* [Work item] Each line in the records below, from the one that contains "left back paw: (678, 597)" to the one that contains "right back paw: (872, 458)", should be reproduced exactly, the first and last included.

* [Given data]
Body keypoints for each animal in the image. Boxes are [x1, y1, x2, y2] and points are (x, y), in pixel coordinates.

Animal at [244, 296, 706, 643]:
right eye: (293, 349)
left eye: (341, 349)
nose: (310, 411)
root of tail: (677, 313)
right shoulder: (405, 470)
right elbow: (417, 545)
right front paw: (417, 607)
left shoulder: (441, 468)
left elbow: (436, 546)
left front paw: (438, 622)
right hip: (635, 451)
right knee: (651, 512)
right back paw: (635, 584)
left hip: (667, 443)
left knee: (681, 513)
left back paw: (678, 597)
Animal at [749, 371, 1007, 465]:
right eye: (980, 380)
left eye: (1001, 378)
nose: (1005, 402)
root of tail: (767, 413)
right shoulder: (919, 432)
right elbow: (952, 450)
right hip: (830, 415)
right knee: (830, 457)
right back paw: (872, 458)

...

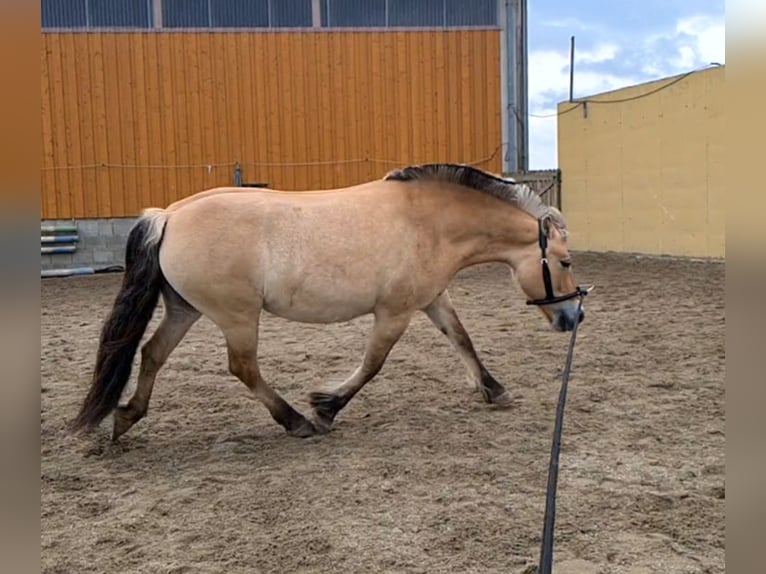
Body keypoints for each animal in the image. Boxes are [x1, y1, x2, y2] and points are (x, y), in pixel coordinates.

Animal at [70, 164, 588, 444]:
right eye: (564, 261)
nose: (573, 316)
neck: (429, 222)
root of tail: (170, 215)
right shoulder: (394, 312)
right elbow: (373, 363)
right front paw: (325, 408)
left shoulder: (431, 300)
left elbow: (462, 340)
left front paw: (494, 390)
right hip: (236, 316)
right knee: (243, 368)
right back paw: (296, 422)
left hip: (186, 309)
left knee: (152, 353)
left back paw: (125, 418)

--

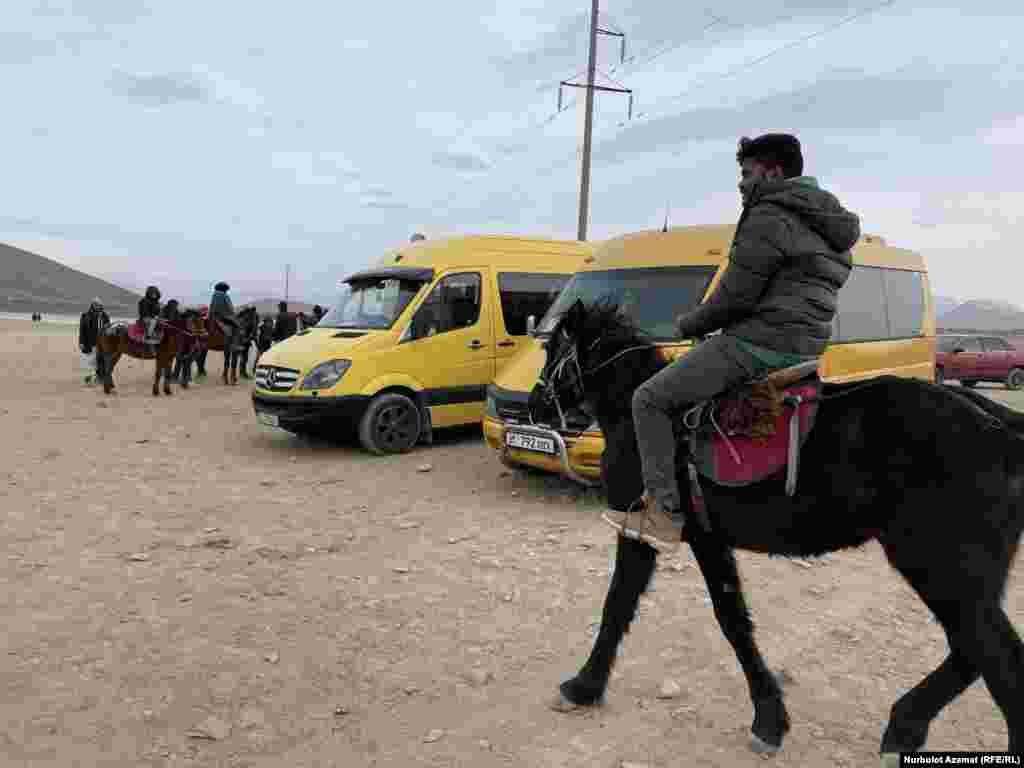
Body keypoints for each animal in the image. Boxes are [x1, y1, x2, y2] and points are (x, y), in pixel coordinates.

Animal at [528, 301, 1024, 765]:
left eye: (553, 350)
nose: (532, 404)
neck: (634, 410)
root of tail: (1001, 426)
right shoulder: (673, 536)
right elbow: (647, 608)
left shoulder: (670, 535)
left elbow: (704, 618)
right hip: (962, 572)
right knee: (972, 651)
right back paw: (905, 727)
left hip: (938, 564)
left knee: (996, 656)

* [Exercise answer]
left back paw: (678, 597)
Animal at [749, 371, 1007, 465]:
right eye: (980, 380)
left eye: (1001, 378)
nose: (1005, 402)
root of tail: (767, 413)
right shoulder: (919, 432)
right elbow: (952, 450)
right hip: (830, 415)
right knee: (830, 457)
right back paw: (872, 458)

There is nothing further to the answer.